I don't understand why some people need to find some pathological reason why people make academic or career choices that fail to maximize income. Playing the cello won't earn you much, unless you're Yo Yo Ma, but if you have the talent you might stick with it anyway, because it feels good to be really good at something. Or you might not, because feels better to be able to send the kids to college. Neither choice is the result of some intrinsic irrationality distributed by IQ, gender, or whatever.

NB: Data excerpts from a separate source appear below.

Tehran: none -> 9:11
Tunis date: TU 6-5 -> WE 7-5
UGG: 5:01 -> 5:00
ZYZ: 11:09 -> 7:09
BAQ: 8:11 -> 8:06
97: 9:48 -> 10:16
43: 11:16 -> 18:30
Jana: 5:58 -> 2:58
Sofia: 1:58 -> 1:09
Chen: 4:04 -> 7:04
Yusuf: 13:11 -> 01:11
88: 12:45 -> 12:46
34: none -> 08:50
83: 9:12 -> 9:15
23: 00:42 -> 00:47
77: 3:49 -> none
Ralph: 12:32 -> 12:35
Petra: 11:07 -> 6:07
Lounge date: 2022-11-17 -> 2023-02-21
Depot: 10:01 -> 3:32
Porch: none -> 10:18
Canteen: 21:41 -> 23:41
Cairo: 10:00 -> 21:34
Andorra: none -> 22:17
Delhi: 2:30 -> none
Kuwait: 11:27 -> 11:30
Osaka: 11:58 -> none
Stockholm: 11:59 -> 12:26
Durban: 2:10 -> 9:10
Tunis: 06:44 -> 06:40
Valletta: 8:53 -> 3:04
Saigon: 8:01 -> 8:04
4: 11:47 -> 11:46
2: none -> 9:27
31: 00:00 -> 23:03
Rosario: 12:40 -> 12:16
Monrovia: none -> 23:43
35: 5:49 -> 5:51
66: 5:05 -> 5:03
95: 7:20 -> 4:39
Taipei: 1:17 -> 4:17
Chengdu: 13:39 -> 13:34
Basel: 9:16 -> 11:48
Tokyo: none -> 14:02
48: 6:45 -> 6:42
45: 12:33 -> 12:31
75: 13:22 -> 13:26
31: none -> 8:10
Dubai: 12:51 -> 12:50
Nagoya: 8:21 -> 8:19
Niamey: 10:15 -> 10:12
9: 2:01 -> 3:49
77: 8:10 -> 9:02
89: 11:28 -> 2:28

I agree with Roman that we need lots of kids learning science, but not because we need more engineers. I'm just afraid of what will fill the void left by the absence of science.
David Send private email
Saturday, March 04, 2006
 
 
David, that's what I had in mind too.
Roman Werpachowski Send private email
Saturday, March 04, 2006
 
 
True. To make sure kids are not being led astray, ask them if they have found freedom in submission to Science’s laws. Ask them how has their life been filled by Science? The modern world is a community which knows it needs to be filled by the spirit of Science.
Art Wilkins
Saturday, March 04, 2006
 
 
Who pays for the Ph.Ds then? The three people I know who have Ph.Ds in CS all paid out of their own pockets. All three finished with 6-figure debts. They were not sponsored by their employers. Hell, for the most part they never even worked.
MBJ Send private email
Saturday, March 04, 2006
 
 
Art, is that sarcasm? What's your point?
David Send private email
Saturday, March 04, 2006
 
 
Art,

"If a Nation expects to be ignorant and free in a state of civilization, it expects what never was and never will be...  If we are to guard against ignorance and remain free, it is the responsibility of every American to be informed."

-- Thomas Jefferson
Roman Werpachowski Send private email
Sunday, March 05, 2006
 
 
"Who pays for the Ph.Ds then? The three people I know who have Ph.Ds in CS all paid out of their own pockets. All three finished with 6-figure debts. They were not sponsored by their employers. Hell, for the most part they never even worked."

That seems very unusual. In the sciences most Ph.D. students are supported by TA appointments the first couple of years (somone has to grade all those CS 101 assginments), and after that they are usually supported by their advisors research grants.